His three-way variety mix of winter wheat has also received CeCeCe (1.8l/ha) as well as seaweed, humic acid and molasses.
While things have turned cold in Cork, spring sowing conditions have been very good explains John. He finished sowing spring barley this week, taking three days to sow the varieties SY Errigal and Prospect. John ploughed the ground in advance before power-harrowing and drilling with his 4m Kuhn one-pass drill with Suffolk coulters.
Before drilling he broadcast an application of 13:6:20 on to the seedbed. The fertiliser is bought in bulk and transported to the field via lorry. He uses a cross auger driven by the tractor to load the fertiliser into his Bredal 6t spreader.
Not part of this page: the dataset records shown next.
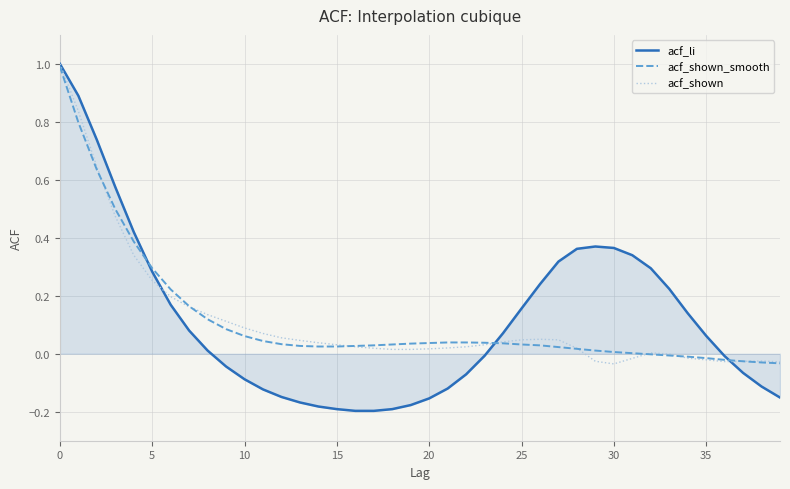

How many lines are shown in the chart?

3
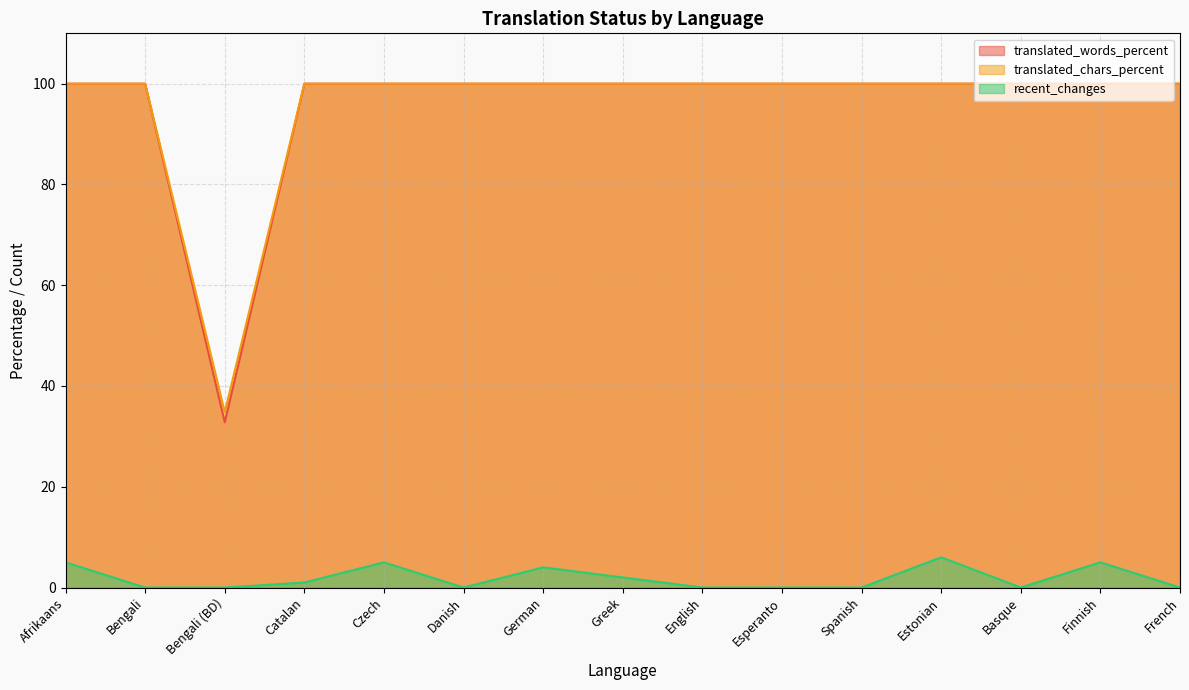

Which series changed the most between Danish and French?

translated_words_percent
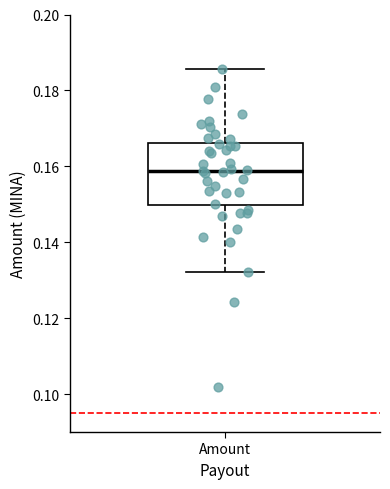

Where does the upper whisker of the box for Amount end on the y-axis? The values are not printed on the chart, so give them approximately, as read against the axis.

0.186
The auger loads at a rate of 1t/minute. The barley was drilled at 172kg/ha and he generally sows the headlands separately after grubbing to alleviate compaction. After sowing he rolls using an 8m Heva ring roller.
He sowed his spring beans at the start of March. This year he is growing Lynx, which was drilled at a rate of 200kg/ha. It as sown with 247 kg/ha of 0:7:30 and the ground also received 2,000gal/ac of pig slurry. After sowing he applied the herbicide Nirvana at 4.5l/ha and the crop has now emerged.
He is happy with his winter crops. Around half of his winter barley received its T1 fungicide of Coyote (0.66l/ha). Some of these crops have yet to receive a PGR. This year he is growing Cassia, Infinity, Valarie and Cosmos.
On 18 March, his Graham winter wheat crops received Alister Flex (1l/ha) and are nearly due a T0 fungicide. He will add Cycocel to the tank when applying the first fungicide. The crop is standing at 162kg N/ha and will be brought to 225kg N/ha in two weeks.
The crop was brought up to 62kg N/ha and will be topped out at 125kg N/ha this week
His winter oats are looking reasonably good. Last week they received an application of Cameo Max (60g/ha), Hurler (0.75l/ha), Ceraide (1.2l/ha), Proline (0.4l/ha), Comet (0.4l/ha) and Mancozeb (1l/ha). The crop was brought up to 62kg N/ha and will be topped out at 125kg N/ha this week.
Spring sowing has come to an end on John’s farm and now the attention turns to servicing his square baler in preparation for harvest 2021.